Multiple voltage-sensitive calcium channels are probably involved in endogenous GABA release from striatal neurones differentiated in primary culture

Abstract

Calcium-dependent release of neurotransmitters is thought to be due to Ca²⁺ entry into nerve terminals, but the identities of the various voltage-sensitive Ca²⁺ channels (VSCC) involved in this process remain obscure. To elucidate the types of VSCCs involved in the release process, we studied the effects of various organic Ca²⁺ channel antagonists and agonists on the release of endogenous γ-aminobutyric acid (GABA) from mouse striatal neurones differentiated in primary culture. Diltiazem, verapamil and methoxyverapamil (D 600) inhibited K⁺-evoked (30 mM) GABA release at very high concentrations (> 1 μM). The dihydropyridine (DHP) nifedipine, at low concentrations (0.01–1.00 μM), was able to inhibit part of the K⁺-evoked GABA release (25.6±7.3% inhibition at 1 μM). This is in agreement with the high affinity of nifedipine for DHP binding sites.

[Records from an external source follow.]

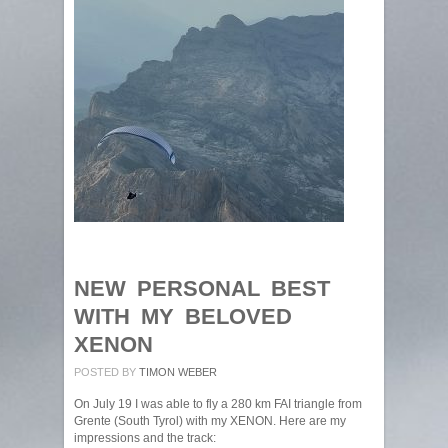
NEW PERSONAL BEST
WITH MY BELOVED
XENON
POSTED BY
TIMON WEBER
On July 19 I was able to fly a 280 km FAI triangle from
Grente (South Tyrol) with my XENON. Here are my
impressions and the track: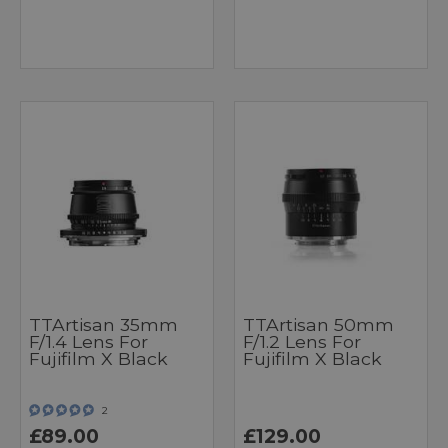
TTArtisan 35mm
TTArtisan 50mm
F/1.4 Lens For
F/1.2 Lens For
Fujifilm X Black
Fujifilm X Black
2
£89.00
£129.00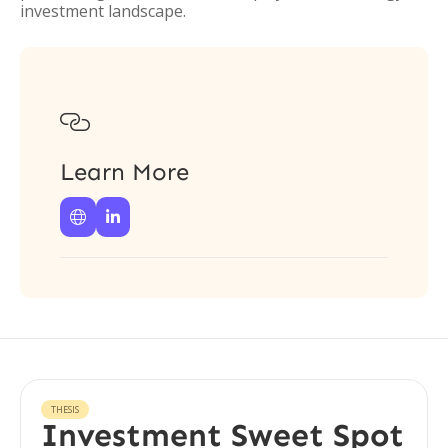
investment landscape.

Learn More


THESIS
Investment Sweet Spot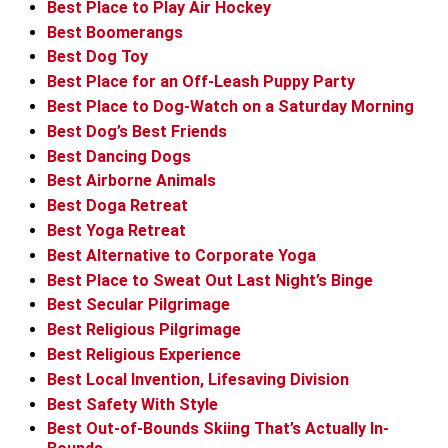
Best Place to Play Air Hockey
Best Boomerangs
Best Dog Toy
Best Place for an Off-Leash Puppy Party
Best Place to Dog-Watch on a Saturday Morning
Best Dog’s Best Friends
Best Dancing Dogs
Best Airborne Animals
Best Doga Retreat
Best Yoga Retreat
Best Alternative to Corporate Yoga
Best Place to Sweat Out Last Night’s Binge
Best Secular Pilgrimage
Best Religious Pilgrimage
Best Religious Experience
Best Local Invention, Lifesaving Division
Best Safety With Style
Best Out-of-Bounds Skiing That’s Actually In-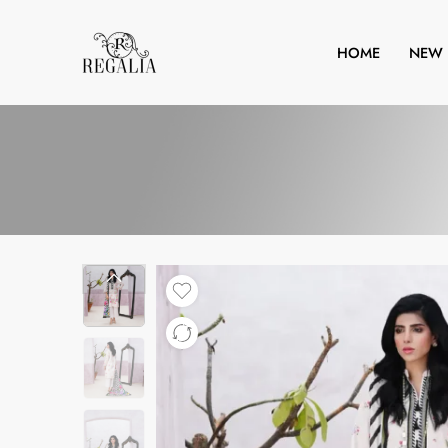
HOME
NEW 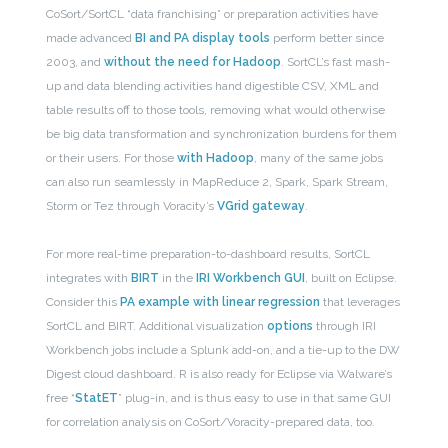
CoSort/SortCL “data franchising” or preparation activities have
made advanced
BI and PA display tools
perform better since
2003, and
without the need for Hadoop
. SortCL’s fast mash-
up and data blending activities hand digestible CSV, XML and
table results off to those tools, removing what would otherwise
be big data transformation and synchronization burdens for them
or their users. For those
with Hadoop
, many of the same jobs
can also run seamlessly in MapReduce 2, Spark, Spark Stream,
Storm or Tez through Voracity’s
VGrid gateway
.
For more real-time preparation-to-dashboard results, SortCL
integrates with
BIRT
in the
IRI Workbench GUI
, built on Eclipse.
Consider this
PA example with linear regression
that leverages
SortCL and BIRT. Additional visualization
options
through IRI
Workbench jobs include a Splunk add-on, and a tie-up to the DW
Digest cloud dashboard. R is also ready for Eclipse via Walware’s
free “
StatET
” plug-in, and is thus easy to use in that same GUI
for correlation analysis on CoSort/Voracity-prepared data, too.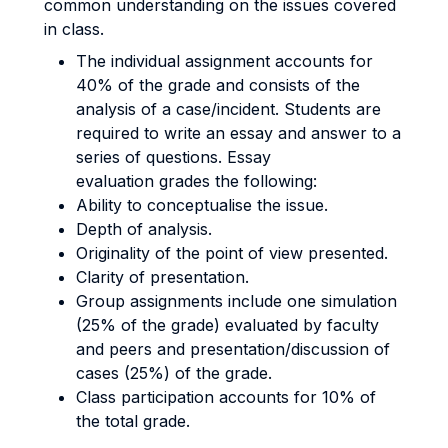
common understanding on the issues covered
in class.
The individual assignment accounts for
40% of the grade and consists of the
analysis of a case/incident. Students are
required to write an essay and answer to a
series of questions. Essay
evaluation grades the following:
Ability to conceptualise the issue.
Depth of analysis.
Originality of the point of view presented.
Clarity of presentation.
Group assignments include one simulation
(25% of the grade) evaluated by faculty
and peers and presentation/discussion of
cases (25%) of the grade.
Class participation accounts for 10% of
the total grade.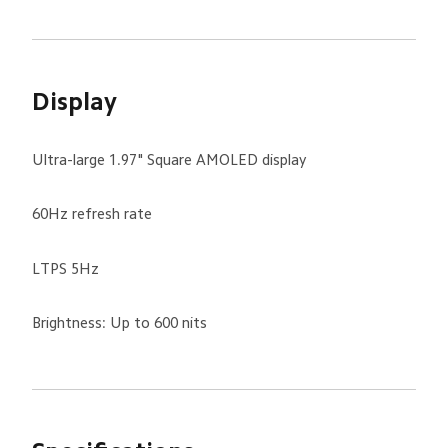
Display
Ultra-large 1.97" Square AMOLED display
60Hz refresh rate
LTPS 5Hz
Brightness: Up to 600 nits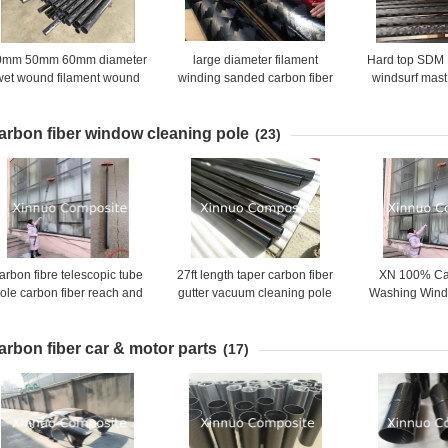
0mm 50mm 60mm diameter
large diameter filament
Hard top SDM
wet wound filament wound
winding sanded carbon fiber
windsurf mast
carbon fiber tubes
tube with high strength
mast with 100
carbon 40% c
arbon fiber window cleaning pole
(23)
arbon fibre telescopic tube
27ft length taper carbon fiber
XN 100% Ca
ole carbon fiber reach and
gutter vacuum cleaning pole
Washing Wind
wash pole long window
for gutter cleaning clearing
Pole water 
cleaning pole with brush
sections 54
arbon fiber car & motor parts
(17)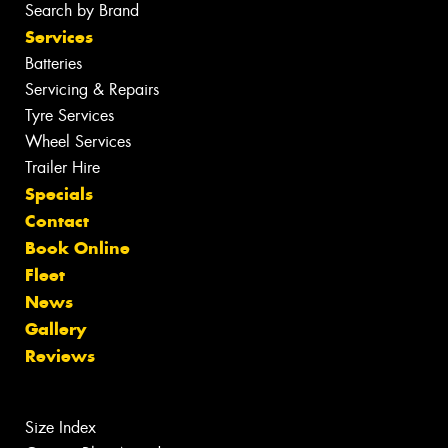
Search by Brand
Services
Batteries
Servicing & Repairs
Tyre Services
Wheel Services
Trailer Hire
Specials
Contact
Book Online
Fleet
News
Gallery
Reviews
Size Index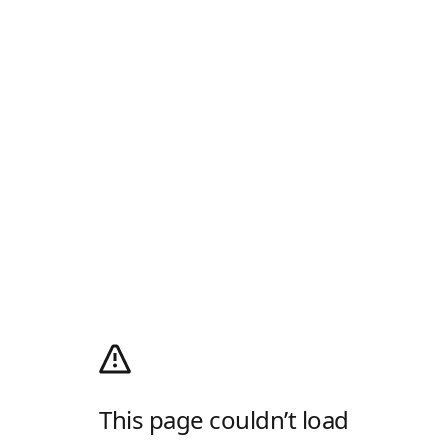
This page couldn’t load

The DHPs, BAY K 8644 (EC₅₀ = 41±15 nM) and CGP 28.392, which possess agonist properties at VSCCs, increased the 15 mM K⁺-evoked GABA release. The release evoked by the combination of K⁺ (15 μM) and BAY K 8644 (up to 10 μM) remained smaller than the release elicited by 30 mM K⁺. The effect of BAY K 8644 (1 μM) was inhibited by nifedipine (IC₅₀ 0.55±0.05 μM). When Na⁺ ions were replaced by choline, basal and K⁺-evoked GABA release was significantly increased. Even in the absence of external Na+, nifedipine (1 μM) was not able to totally block the K⁺ effect. Moreover amiloride, a drug known to inhibit Na⁺/Ca⁺ exchange, and tetrodotoxin (TTX), did not modify the 30 mM K⁺ response. Therefore, nifedipine-insensitive K⁺-evoked GABA release is not due to Na⁺-dependent Ca²⁺ entry. These results can be explained by the presence of DHP-sensitive and insensitive Ca²⁺ channels on nerve terminals, each involved in the release process.